How Dutch Police Conduct Operations Against Darknet Marketplaces
It’s widely known that Dutch drug suppliers, especially those dealing in various euphoric substances, are considered among the best in the business. Products from Amsterdam are highly valued on the darknet, often serving as a benchmark for quality. Like other suppliers, the Dutch aim to expand beyond their borders and find large-scale clients. You may notice that many Russian vendors on various platforms offer genuinely European products on their shelves.
Of course, the active export of goods from the Netherlands attracts the attention of authorities. The growing global demand for high-quality drugs only increases the intensity of shipments. It’s worth recalling that the largest darknet market, Hansa, was shut down by Dutch and German law enforcement. The operation led to the seizure of the marketplace’s servers, which were located in Lithuania. This shows that Dutch police are truly active. Moreover, there are special departments and teams dedicated to investigating cybercrimes.
Over the years, the popularity of the darknet has grown, and now regular Tor users are increasingly buying drugs and other illegal goods online. The seriousness of this issue has drawn significant attention from the public and government agencies, which is why Dutch law enforcement has developed a set of measures to counter darknet trade within the country. Their approach is straightforward: they de-anonymize users and catch them offline. Nothing new here.
User Identification Methods
After the “Hansa marketplace takedown,” officers began raiding the homes of anyone connected to the market. Naturally, all these users were identified.
How do they do it? Primarily through the analysis of cryptocurrency transactions. We’ve written about this several times before. Here are some related articles:
- Almost all ZCash and ZClassic transactions are not anonymous
- Using Bitcoin transaction analysis to de-anonymize Tor hidden service users
- How the U.S. government studies the blockchain
Different wallets linked by transactions are associated with mailing addresses or other possible accounts. Next, registered accounts on social networks and seized darknet sites are checked, specifically the emails those accounts are registered to.
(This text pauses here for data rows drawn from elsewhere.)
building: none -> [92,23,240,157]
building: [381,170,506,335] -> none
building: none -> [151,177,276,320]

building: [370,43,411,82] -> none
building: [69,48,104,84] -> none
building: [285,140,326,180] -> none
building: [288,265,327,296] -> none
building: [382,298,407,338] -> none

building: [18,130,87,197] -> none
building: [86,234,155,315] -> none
This starts the process of building logical and causal connections.
Then, using information provided by crypto exchanges—which are legally required to share user data—law enforcement can accurately determine which transactions are made from specific Bitcoin addresses.
So, once investigators have a suspect’s Bitcoin address, the rest isn’t too difficult, as it’s a matter of connecting the dots, similar to traditional police investigation methods.
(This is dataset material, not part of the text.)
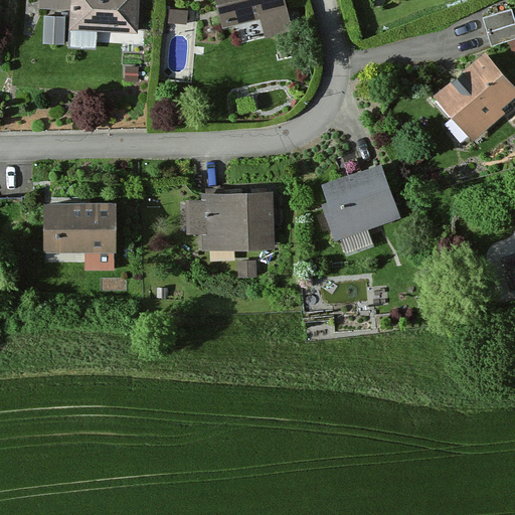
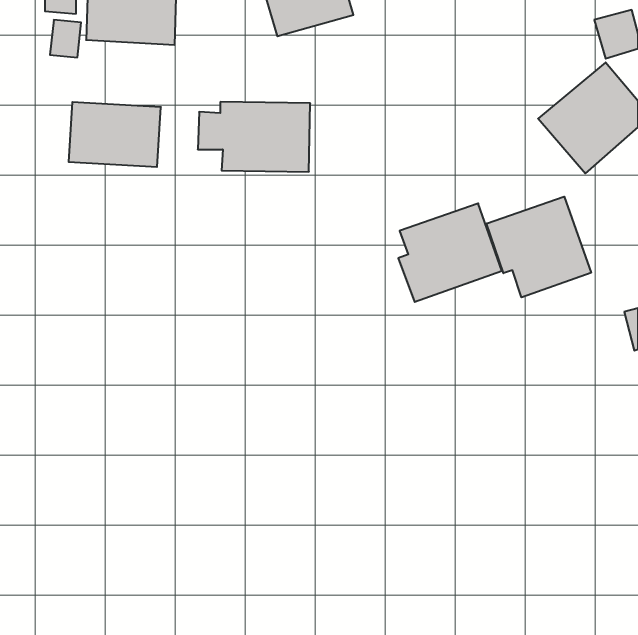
building: none -> [487,197,591,297]
building: [184,194,275,250] -> [198,102,310,172]
building: [42,202,117,254] -> [69,102,161,167]

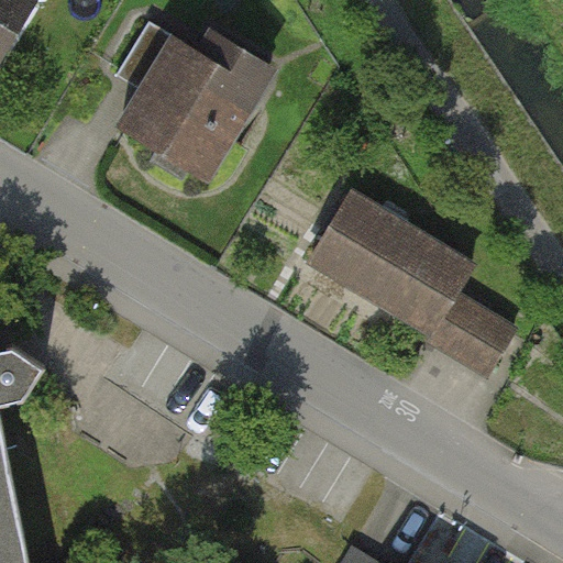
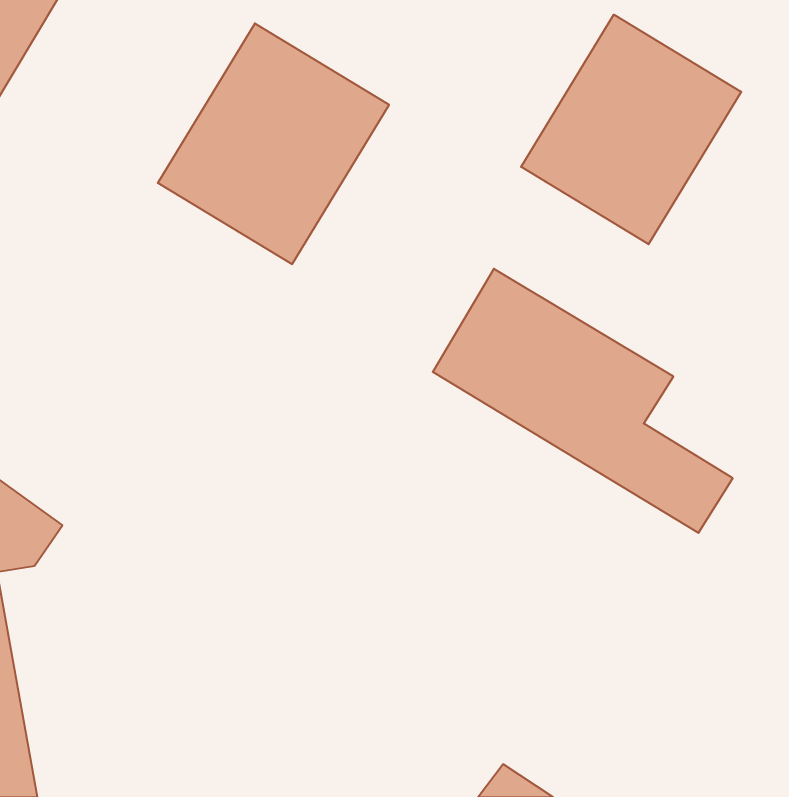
building: none -> [521,15,741,244]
It’s worth noting that Europeans, especially Germans and Dutch, are very serious about fighting the darknet and plan to hire people from various fields—cryptography, programming, forensics, finance, and related areas—to create more effective teams.
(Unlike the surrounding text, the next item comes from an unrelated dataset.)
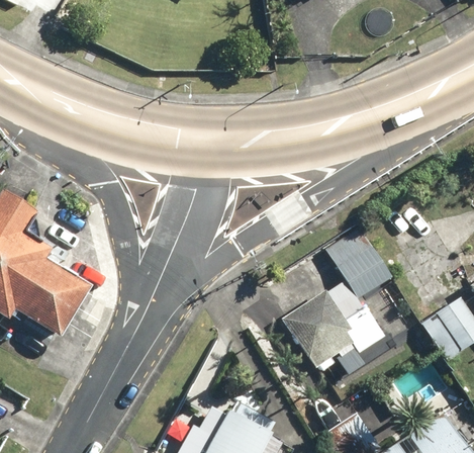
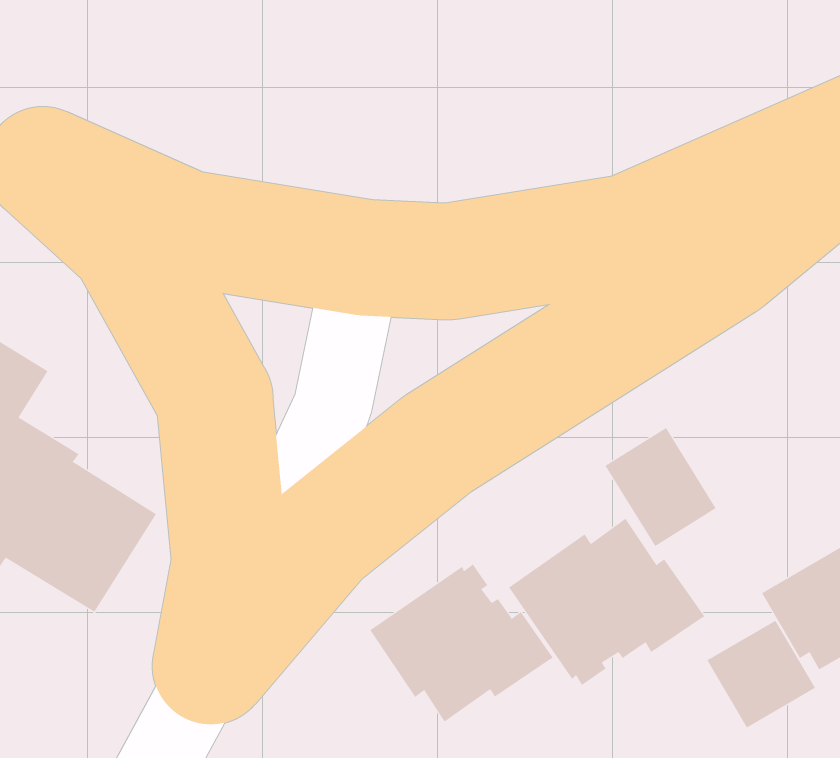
building: none -> [369,563,553,722]
building: none -> [707,620,816,728]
After the “Market Crashes”
After the takedowns of Hansa and Alphabay, law enforcement gained access to thousands of user accounts. Many users migrated to other platforms, such as Dream Market. However, most of them continued to use the same PGP keys for platform identification, allowing police to keep tracking users and compromise them at any time. Did you change your PGP key after the RAMP shutdown? Do you even use encryption for your shady dealings?
Who Analyzes Cryptocurrency Transactions?
With the help of Chainalysis, a company specializing in cryptocurrency forensics, a team led by Coevering can identify individuals involved in various potentially criminal activities. Chainalysis software uses artificial intelligence to detect related transactions if at least one known Bitcoin address is available.
Another method is used to detect suspicious activity when several Bitcoin transactions originate from one source and then suddenly change direction to a new wallet.
In recent years, Bitcoin has remained the main payment method on darknet markets, but the trend is shifting as new cryptocurrencies are integrated. These new tokens are considered cheaper due to lower transaction costs, faster processing times, and, most importantly, greater anonymity.
Because of this, Chainalysis is working on developing tools to analyze the blockchains of other digital tokens commonly used by cybercriminals. This move could attract more high-profile clients to the company.
Challenges of Transaction Analysis
It was once believed that Bitcoin was the most anonymous and secure payment method. However, after a series of arrests, it became clear that this isn’t the case.
Another troubling fact is leaked information that the NSA and the U.S. military are working on ways to track Monero users.
That’s why many have started using mixers and obfuscating their transactions, making analysis more difficult. Moreover, modern darknet markets are integrating mixers into their payment systems.
Another tactic is changing Bitcoin addresses after each transaction, which has also become common practice.
The Crypto Era Has Just Begun
Think about it: ten years ago, most of us hadn’t even heard of anything like Bitcoin, and now we all know about hundreds of different cryptocurrencies.
Of course, criminals were the first to venture into the world of cryptocurrencies, since what is not fully understood can offer some security. But as we now see, this works both ways.
Cryptocurrency transactions are the only possible lead for law enforcement, and they are constantly improving their methods of analysis and investigation in this area.